RECORDS TO PROCESS:
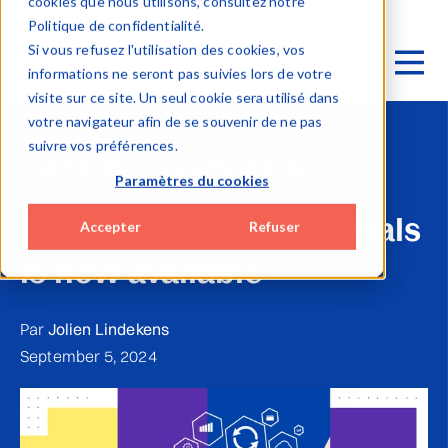
cookies que nous utilisons, consultez notre
Politique de confidentialité.
Si vous refusez l'utilisation des cookies, vos
informations ne seront pas suivies lors de votre
visite sur ce site. Un seul cookie sera utilisé dans
votre navigateur afin de se souvenir de ne pas
suivre vos préférences.
NOUVELLES
JAARAFSLUITING BE
Paramètres du cookies
Caseware IFRS Financials
Accepter
Refuser
is now available
Par
Jolien Lindekens
September 5, 2024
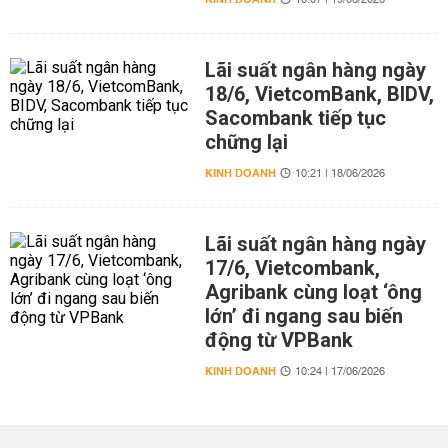
10:07 | 19/06/2026
Lãi suất ngân hàng ngày
18/6, VietcomBank, BIDV,
Sacombank tiếp tục
chững lại
KINH DOANH
10:21 | 18/06/2026
Lãi suất ngân hàng ngày
17/6, Vietcombank,
Agribank cùng loạt ‘ông
lớn’ đi ngang sau biến
động từ VPBank
KINH DOANH
10:24 | 17/06/2026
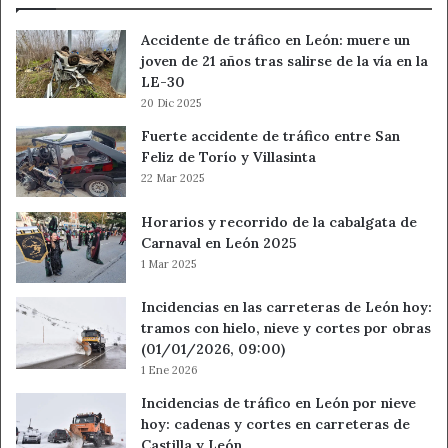
Accidente de tráfico en León: muere un
joven de 21 años tras salirse de la vía en la
LE-30
20 Dic 2025
Fuerte accidente de tráfico entre San
Feliz de Torío y Villasinta
22 Mar 2025
Horarios y recorrido de la cabalgata de
Carnaval en León 2025
1 Mar 2025
Incidencias en las carreteras de León hoy:
tramos con hielo, nieve y cortes por obras
(01/01/2026, 09:00)
1 Ene 2026
Incidencias de tráfico en León por nieve
hoy: cadenas y cortes en carreteras de
Castilla y León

TASK STATEMENT: Return, word for word, the part of the listing that opens with the line containing "10:07 | 19/06/2026" and runs through the end of the listing, leaving the pictures out.

SOLVED PROBLEM:
10:07 | 19/06/2026
Lãi suất ngân hàng ngày
18/6, VietcomBank, BIDV,
Sacombank tiếp tục
chững lại
KINH DOANH
10:21 | 18/06/2026
Lãi suất ngân hàng ngày
17/6, Vietcombank,
Agribank cùng loạt ‘ông
lớn’ đi ngang sau biến
động từ VPBank
KINH DOANH
10:24 | 17/06/2026
Accidente de tráfico en León: muere un
joven de 21 años tras salirse de la vía en la
LE-30
20 Dic 2025
Fuerte accidente de tráfico entre San
Feliz de Torío y Villasinta
22 Mar 2025
Horarios y recorrido de la cabalgata de
Carnaval en León 2025
1 Mar 2025
Incidencias en las carreteras de León hoy:
tramos con hielo, nieve y cortes por obras
(01/01/2026, 09:00)
1 Ene 2026
Incidencias de tráfico en León por nieve
hoy: cadenas y cortes en carreteras de
Castilla y León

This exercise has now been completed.